[Rendered images paired with their source text]
================================

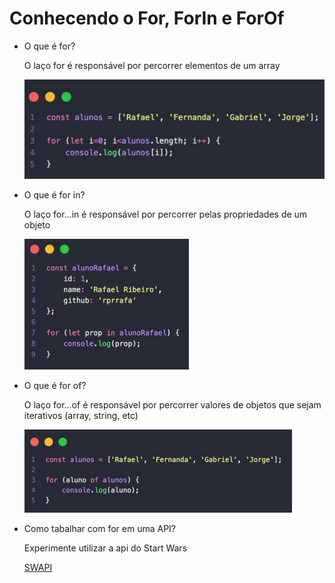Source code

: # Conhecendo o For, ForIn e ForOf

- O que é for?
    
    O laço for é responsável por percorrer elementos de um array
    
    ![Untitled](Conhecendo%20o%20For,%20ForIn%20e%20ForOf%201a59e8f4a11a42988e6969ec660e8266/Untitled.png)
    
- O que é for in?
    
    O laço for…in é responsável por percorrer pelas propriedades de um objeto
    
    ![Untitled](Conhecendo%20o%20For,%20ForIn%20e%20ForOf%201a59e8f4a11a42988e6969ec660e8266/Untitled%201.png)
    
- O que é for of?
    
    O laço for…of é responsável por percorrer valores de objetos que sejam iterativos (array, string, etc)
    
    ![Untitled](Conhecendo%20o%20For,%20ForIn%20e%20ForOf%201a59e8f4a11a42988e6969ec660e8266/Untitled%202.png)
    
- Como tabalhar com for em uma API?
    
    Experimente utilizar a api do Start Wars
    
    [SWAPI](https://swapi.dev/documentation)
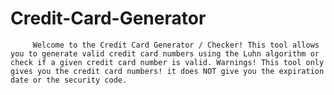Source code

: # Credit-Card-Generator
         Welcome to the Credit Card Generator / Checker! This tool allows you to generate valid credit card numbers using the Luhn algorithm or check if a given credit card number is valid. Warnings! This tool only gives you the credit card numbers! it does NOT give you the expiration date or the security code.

================================

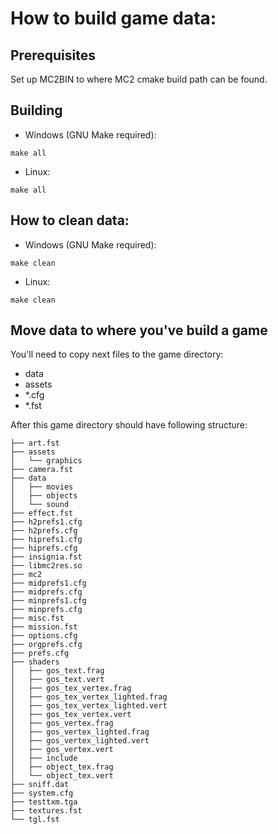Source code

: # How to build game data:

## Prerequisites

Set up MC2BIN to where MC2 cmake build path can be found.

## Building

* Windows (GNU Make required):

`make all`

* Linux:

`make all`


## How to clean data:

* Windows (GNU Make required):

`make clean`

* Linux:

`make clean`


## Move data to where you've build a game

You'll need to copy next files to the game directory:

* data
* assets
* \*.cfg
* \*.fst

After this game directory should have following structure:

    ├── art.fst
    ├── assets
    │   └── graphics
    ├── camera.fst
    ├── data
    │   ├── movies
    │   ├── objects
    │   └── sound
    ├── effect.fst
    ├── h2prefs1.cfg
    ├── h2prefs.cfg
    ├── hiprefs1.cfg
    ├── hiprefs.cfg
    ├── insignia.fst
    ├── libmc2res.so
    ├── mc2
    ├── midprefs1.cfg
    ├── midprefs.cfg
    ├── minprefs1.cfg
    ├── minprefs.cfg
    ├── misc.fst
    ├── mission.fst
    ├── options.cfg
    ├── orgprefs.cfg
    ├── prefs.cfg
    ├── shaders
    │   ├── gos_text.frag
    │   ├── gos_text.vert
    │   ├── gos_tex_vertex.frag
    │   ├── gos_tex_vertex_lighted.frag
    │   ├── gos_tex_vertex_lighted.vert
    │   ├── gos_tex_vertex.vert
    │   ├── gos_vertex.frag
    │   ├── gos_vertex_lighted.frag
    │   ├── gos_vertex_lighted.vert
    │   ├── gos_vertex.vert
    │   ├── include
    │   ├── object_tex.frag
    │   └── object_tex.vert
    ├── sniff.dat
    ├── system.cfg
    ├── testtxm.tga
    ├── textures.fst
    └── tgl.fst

================================

TO DO: Please report how many lines of the records above contain the string "responsável", matching case exactly. Reply with that number alone.

RESPONSE FOR THIS EXERCISE: 3